◆ TASK GOAL ◆
Drop the pictures and repeat the remaining data exactly.

(Page segmentation data)

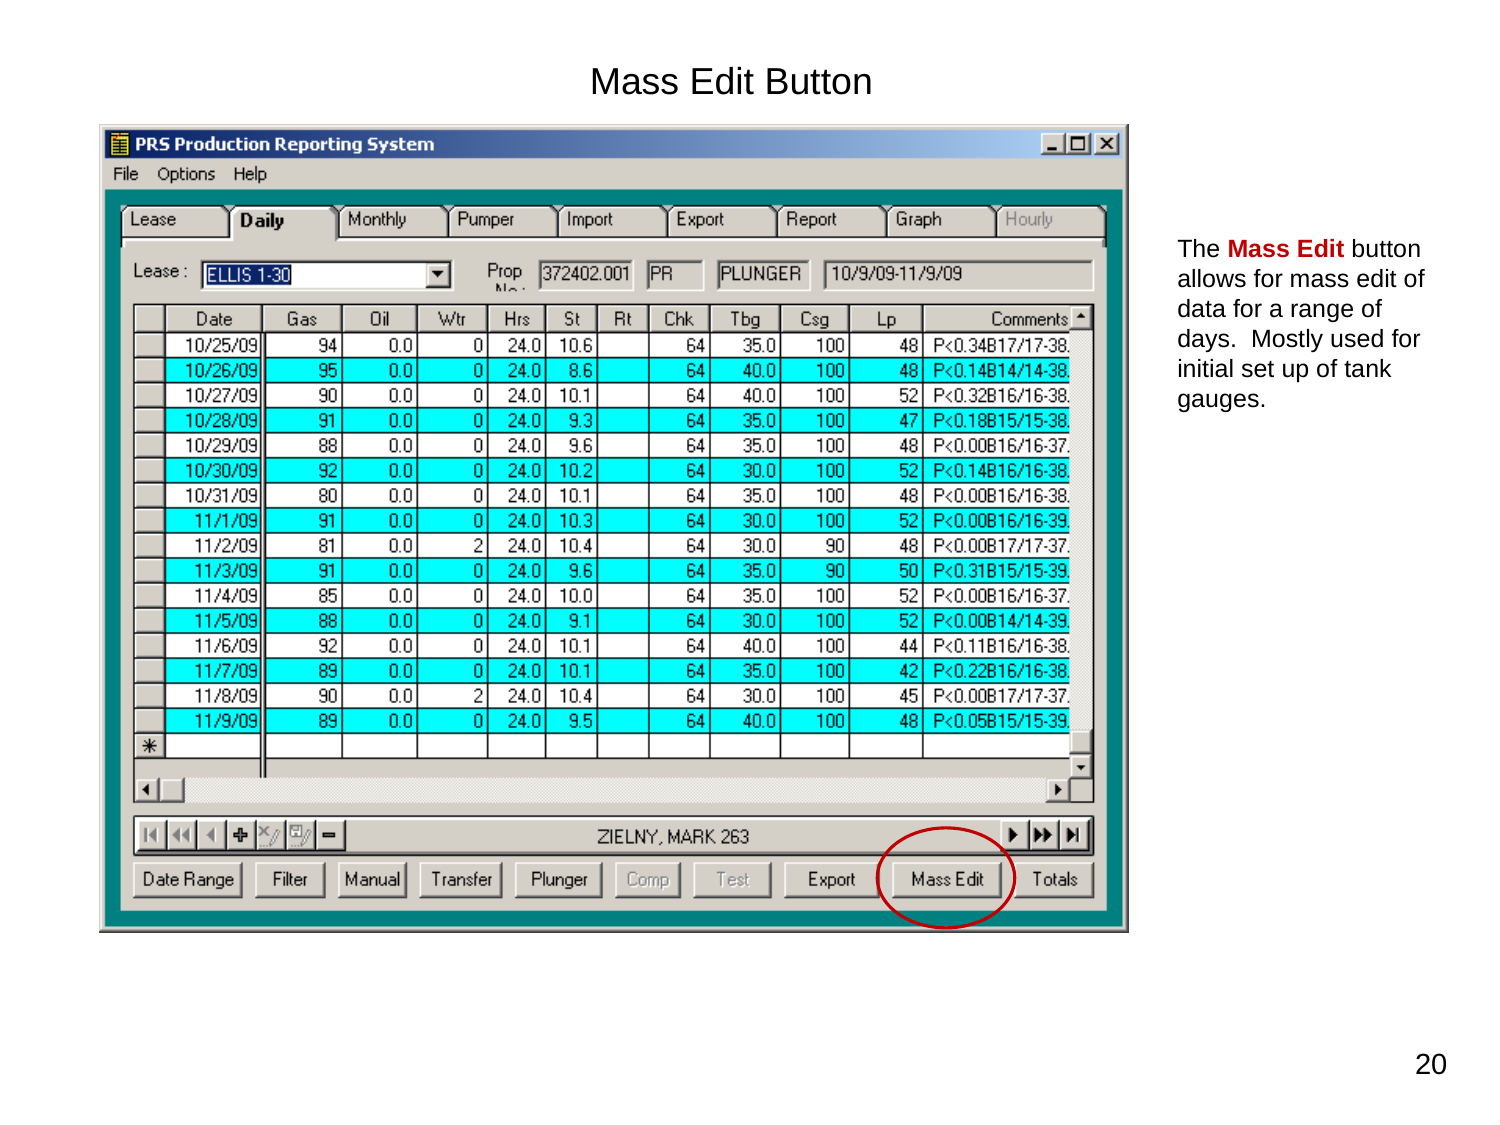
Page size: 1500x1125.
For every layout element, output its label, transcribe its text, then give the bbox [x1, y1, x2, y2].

text_box Mass Edit Button [575, 49, 913, 110]
slide_number 20 [1374, 1037, 1463, 1089]
text_box The Mass Edit button allows for mass edit of data for a range of days. Mostly used for initial set up of tank gauges. [1162, 224, 1450, 420]
picture [99, 124, 1129, 934]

◆ WRITTEN RESPONSE ◆
Page size: 1500x1125.
For every layout element, output its label, transcribe its text, then give the bbox [x1, y1, x2, y2].

text_box Mass Edit Button [575, 49, 913, 110]
slide_number 20 [1374, 1037, 1463, 1089]
text_box The Mass Edit button allows for mass edit of data for a range of days. Mostly used for initial set up of tank gauges. [1162, 224, 1450, 420]
picture [99, 124, 1129, 934]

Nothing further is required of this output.